- TASK PROMPT -
Look through the entries and report how many lines include the word "between". Give the number alone.

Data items
———
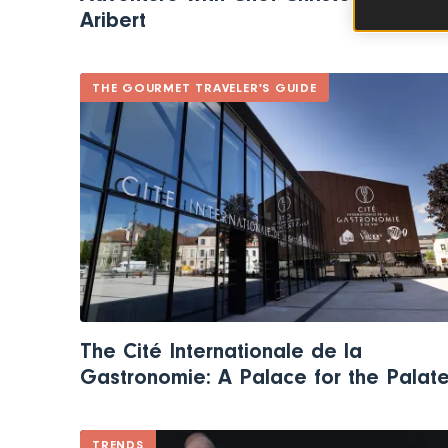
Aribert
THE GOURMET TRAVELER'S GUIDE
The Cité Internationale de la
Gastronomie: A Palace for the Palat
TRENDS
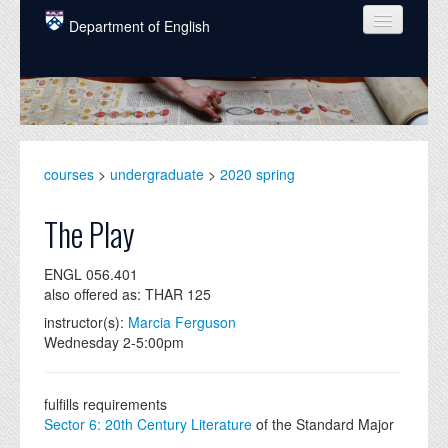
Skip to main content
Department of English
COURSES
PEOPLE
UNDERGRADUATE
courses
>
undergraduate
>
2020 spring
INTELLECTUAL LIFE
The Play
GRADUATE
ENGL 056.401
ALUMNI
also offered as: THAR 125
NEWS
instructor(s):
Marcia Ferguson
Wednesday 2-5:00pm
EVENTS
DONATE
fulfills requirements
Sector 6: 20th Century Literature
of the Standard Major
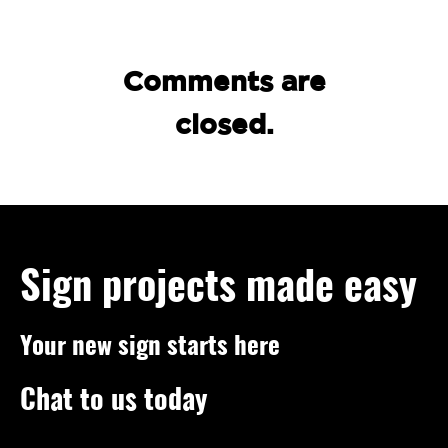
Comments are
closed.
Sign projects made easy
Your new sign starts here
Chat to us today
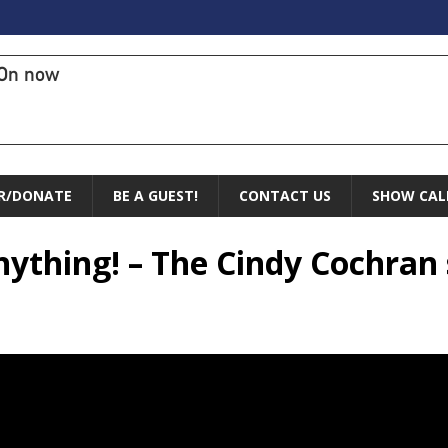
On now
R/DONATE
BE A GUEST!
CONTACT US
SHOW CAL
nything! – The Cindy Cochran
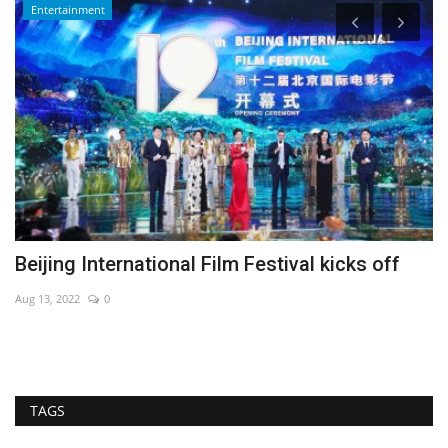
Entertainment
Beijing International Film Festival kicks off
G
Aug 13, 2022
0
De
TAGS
———
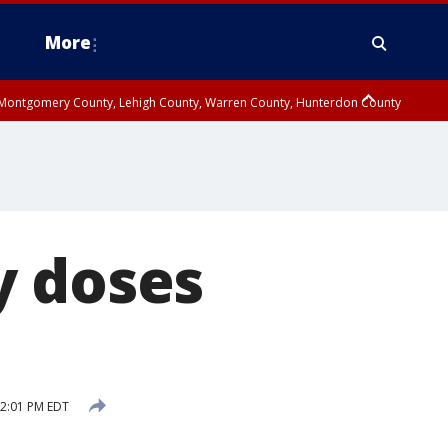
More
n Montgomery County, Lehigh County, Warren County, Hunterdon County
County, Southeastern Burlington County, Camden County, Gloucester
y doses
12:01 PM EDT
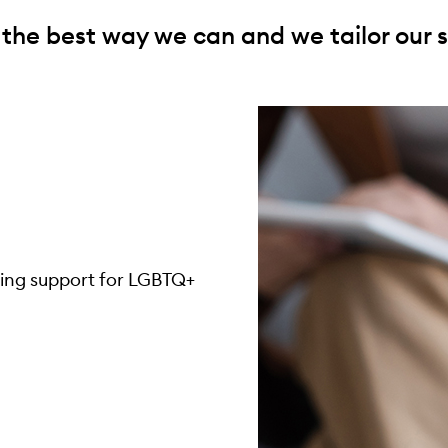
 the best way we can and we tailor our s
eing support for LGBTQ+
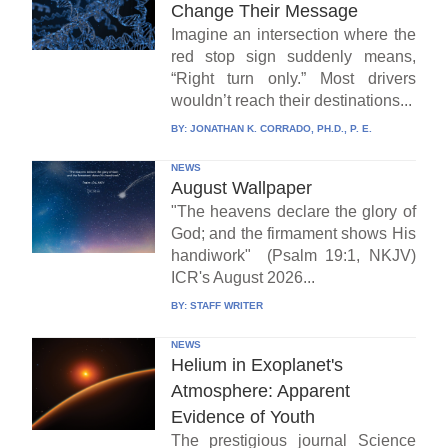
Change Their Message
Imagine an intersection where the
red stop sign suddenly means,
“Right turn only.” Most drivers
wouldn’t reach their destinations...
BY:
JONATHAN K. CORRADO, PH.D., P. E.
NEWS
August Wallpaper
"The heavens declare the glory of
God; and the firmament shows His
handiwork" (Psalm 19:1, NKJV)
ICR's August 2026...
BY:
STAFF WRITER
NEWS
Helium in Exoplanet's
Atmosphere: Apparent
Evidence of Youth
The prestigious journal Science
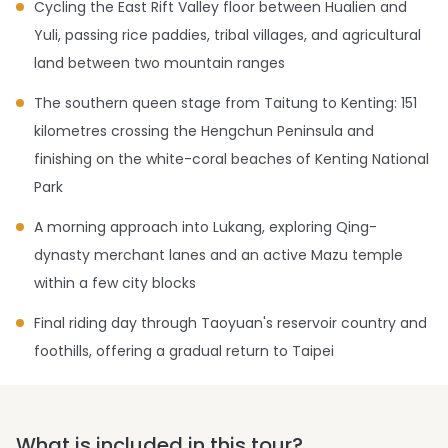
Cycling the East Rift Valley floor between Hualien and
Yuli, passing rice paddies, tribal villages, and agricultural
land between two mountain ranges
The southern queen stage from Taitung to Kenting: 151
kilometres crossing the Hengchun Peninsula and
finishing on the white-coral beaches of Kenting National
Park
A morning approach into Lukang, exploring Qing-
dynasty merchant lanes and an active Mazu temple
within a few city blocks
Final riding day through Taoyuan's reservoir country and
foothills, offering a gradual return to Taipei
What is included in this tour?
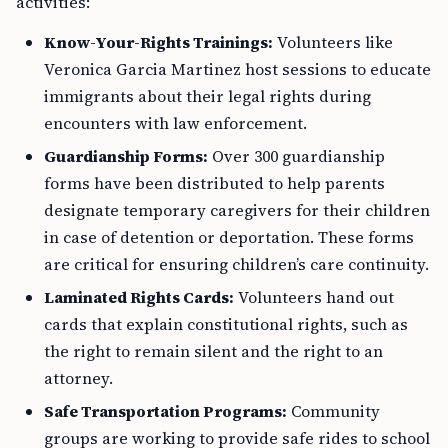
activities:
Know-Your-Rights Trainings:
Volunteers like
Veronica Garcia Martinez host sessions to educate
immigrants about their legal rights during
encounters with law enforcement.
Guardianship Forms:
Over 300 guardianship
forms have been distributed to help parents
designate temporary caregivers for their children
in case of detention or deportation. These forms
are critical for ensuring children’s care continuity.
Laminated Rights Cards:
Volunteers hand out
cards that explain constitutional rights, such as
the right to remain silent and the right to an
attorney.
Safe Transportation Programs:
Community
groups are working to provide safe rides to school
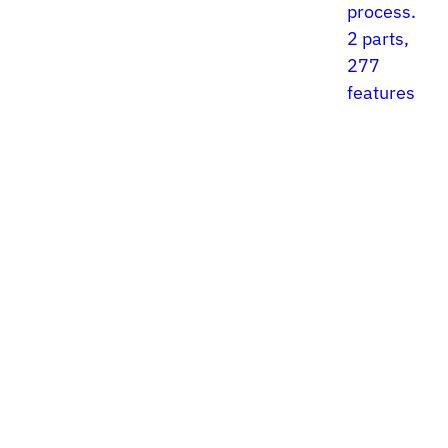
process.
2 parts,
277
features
———
- EXPECTED ANSWER -
2